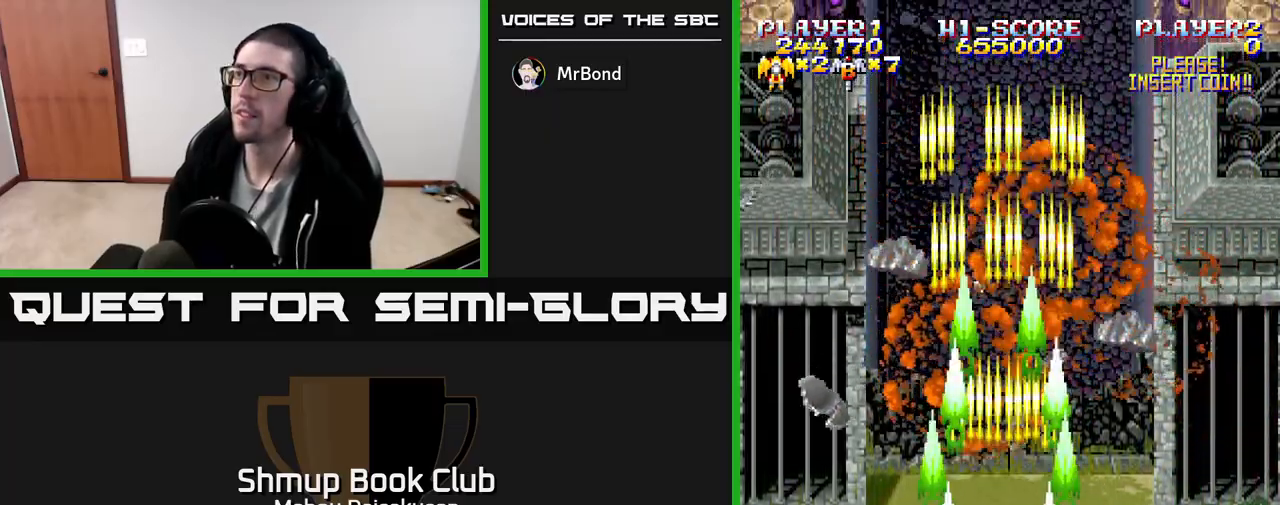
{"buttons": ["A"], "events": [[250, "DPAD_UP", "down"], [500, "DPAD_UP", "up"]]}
==
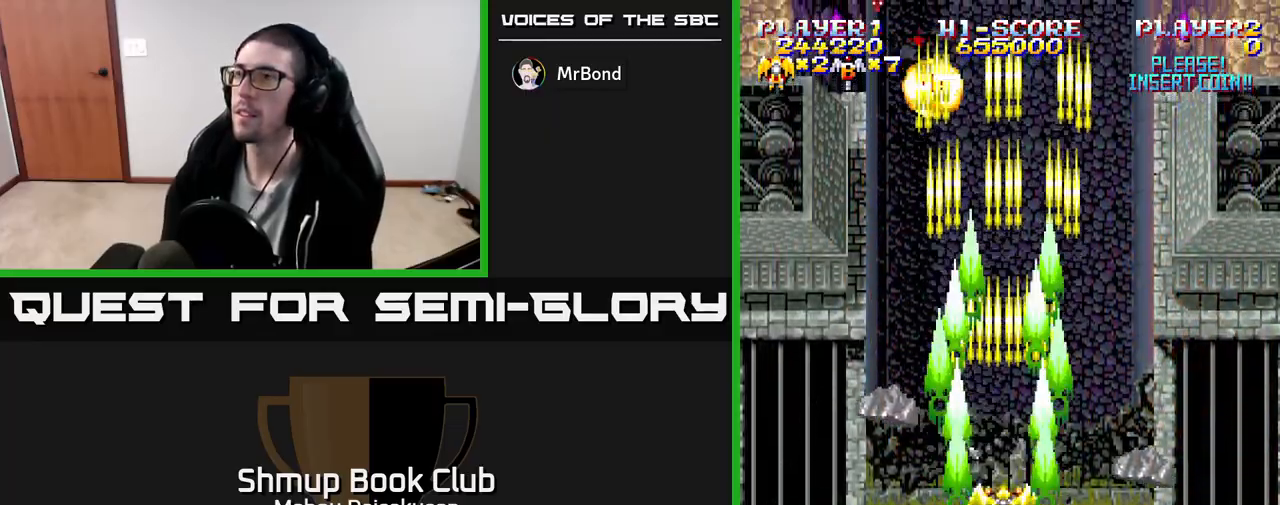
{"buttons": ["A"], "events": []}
...
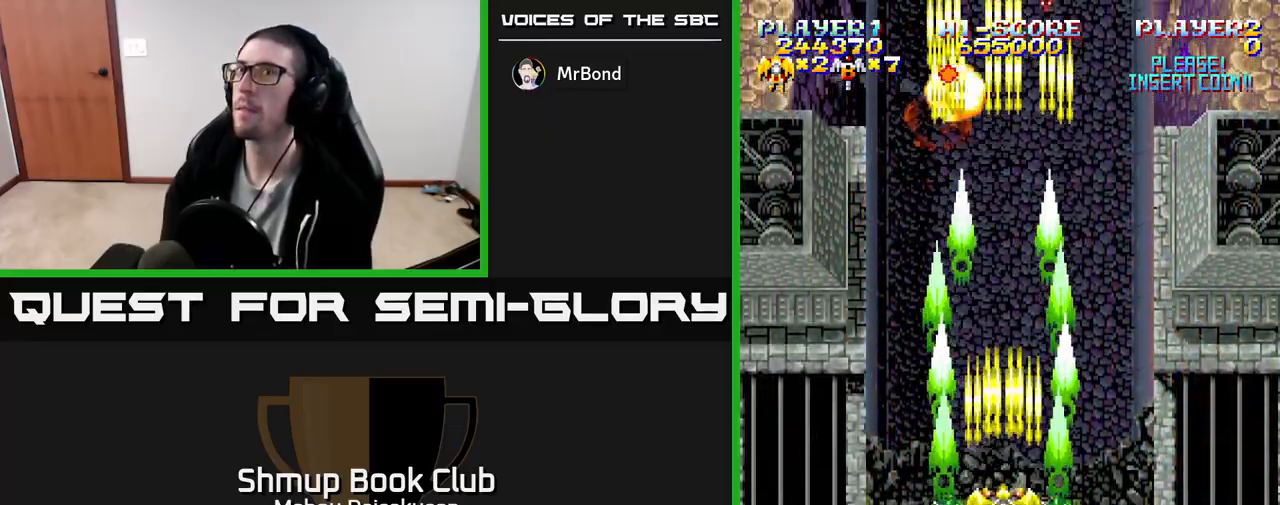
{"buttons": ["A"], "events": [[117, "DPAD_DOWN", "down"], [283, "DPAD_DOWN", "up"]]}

-- WHAT THE TASK ASKS --
Match on "down": copy every line in the records that has it.

-- EXPECTED ANSWER --
{"buttons": ["A"], "events": [[250, "DPAD_UP", "down"], [500, "DPAD_UP", "up"]]}
{"buttons": ["A"], "events": [[117, "DPAD_DOWN", "down"], [283, "DPAD_DOWN", "up"]]}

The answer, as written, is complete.